■ Task: In the material below, find the line that contains "line: (1058, 75) -> (755, 198), moved" and the line that contains "line: (87, 595) -> (141, 480), moved", then write out exactly those two lines and everything between them.
━━━━━━━━━━━━━━━━
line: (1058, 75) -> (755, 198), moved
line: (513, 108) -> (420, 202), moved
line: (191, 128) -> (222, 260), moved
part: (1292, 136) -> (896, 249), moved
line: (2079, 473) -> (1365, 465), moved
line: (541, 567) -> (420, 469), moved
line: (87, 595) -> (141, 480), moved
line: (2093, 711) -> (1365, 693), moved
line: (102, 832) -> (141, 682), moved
━━━━━━━━━━━━━━━━
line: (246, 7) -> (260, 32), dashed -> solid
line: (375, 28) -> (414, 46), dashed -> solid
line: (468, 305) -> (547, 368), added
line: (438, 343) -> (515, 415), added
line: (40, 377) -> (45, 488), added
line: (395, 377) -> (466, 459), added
━━━━━━━━━━━━━━━━
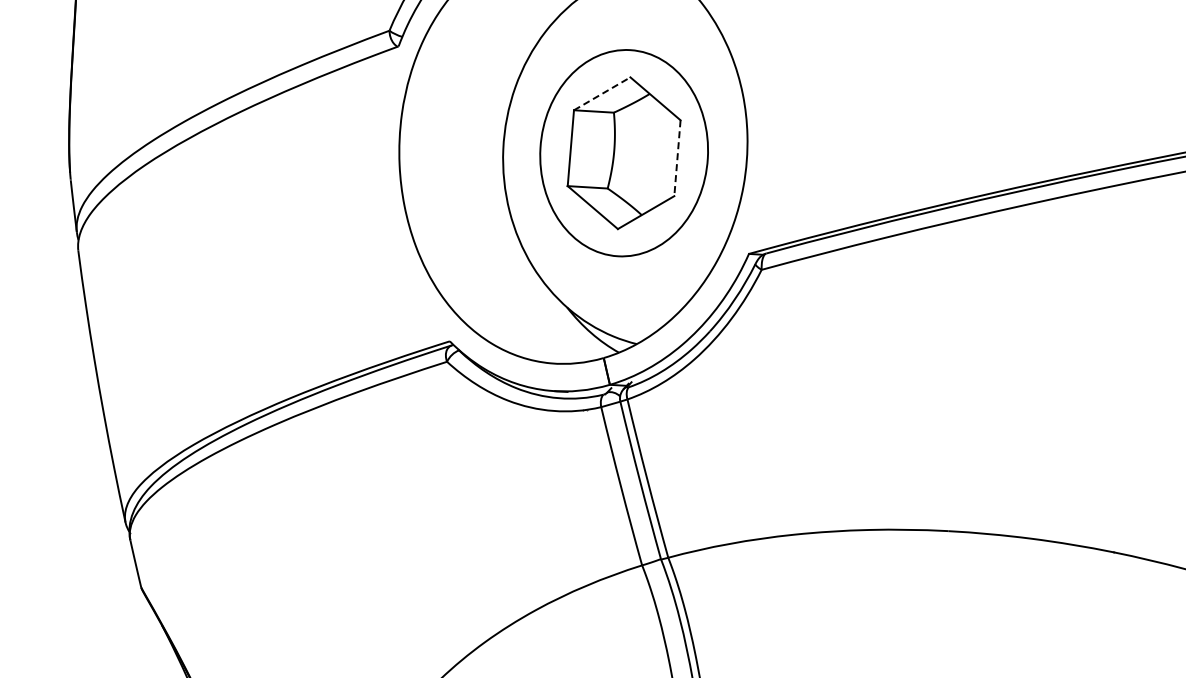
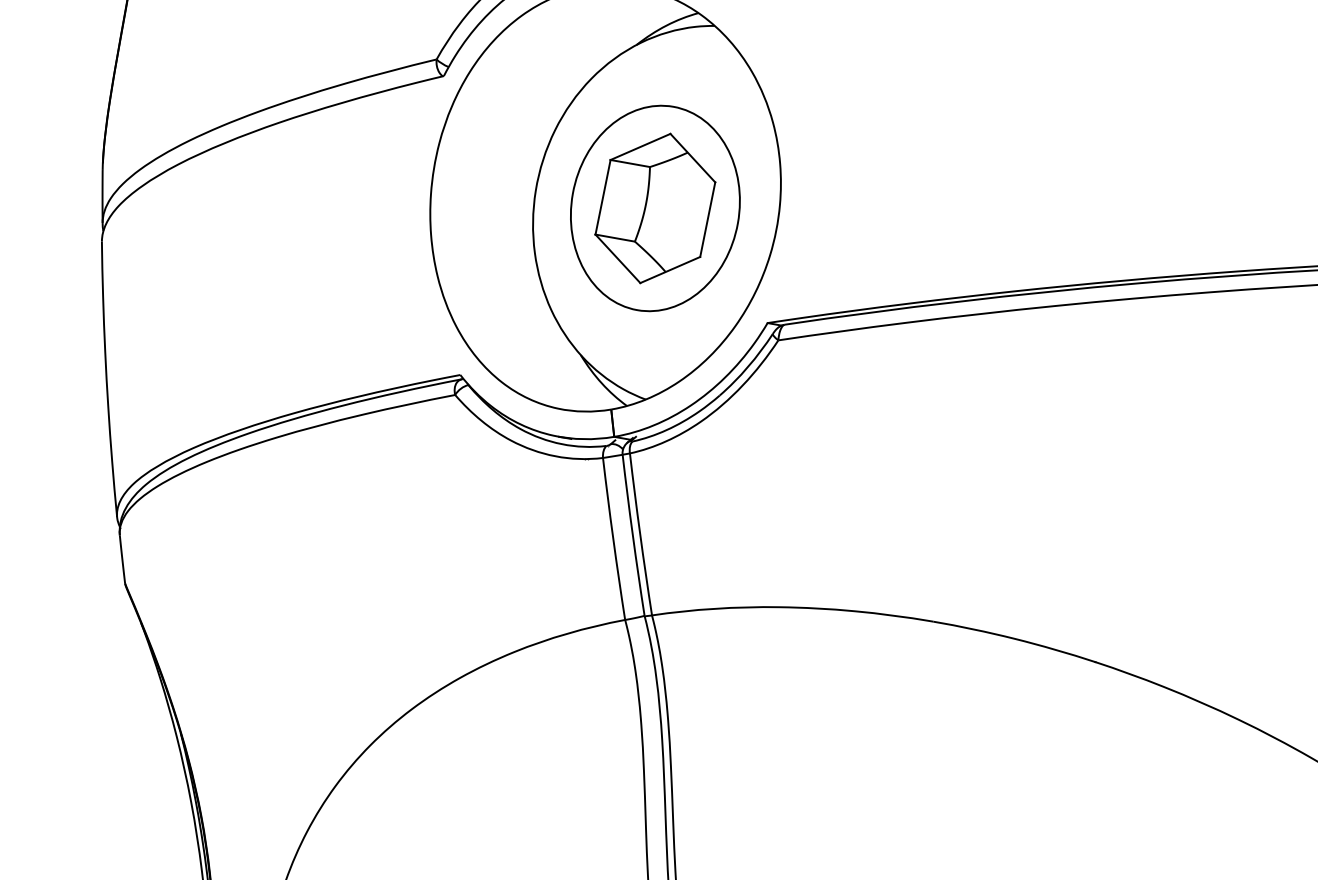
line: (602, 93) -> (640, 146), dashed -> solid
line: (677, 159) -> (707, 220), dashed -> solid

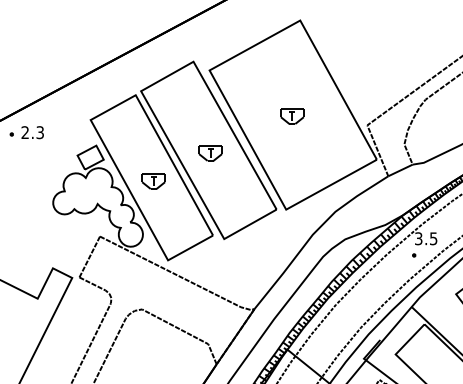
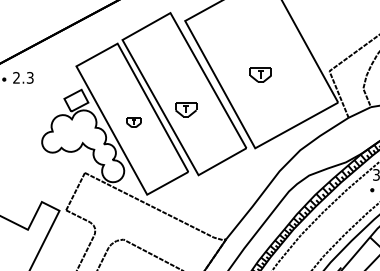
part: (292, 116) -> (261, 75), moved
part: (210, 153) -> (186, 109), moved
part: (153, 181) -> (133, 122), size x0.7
━━━━━━━━━━━━━━━━
■ Result for this task:
line: (1058, 75) -> (755, 198), moved
line: (513, 108) -> (420, 202), moved
line: (191, 128) -> (222, 260), moved
part: (1292, 136) -> (896, 249), moved
line: (2079, 473) -> (1365, 465), moved
line: (541, 567) -> (420, 469), moved
line: (87, 595) -> (141, 480), moved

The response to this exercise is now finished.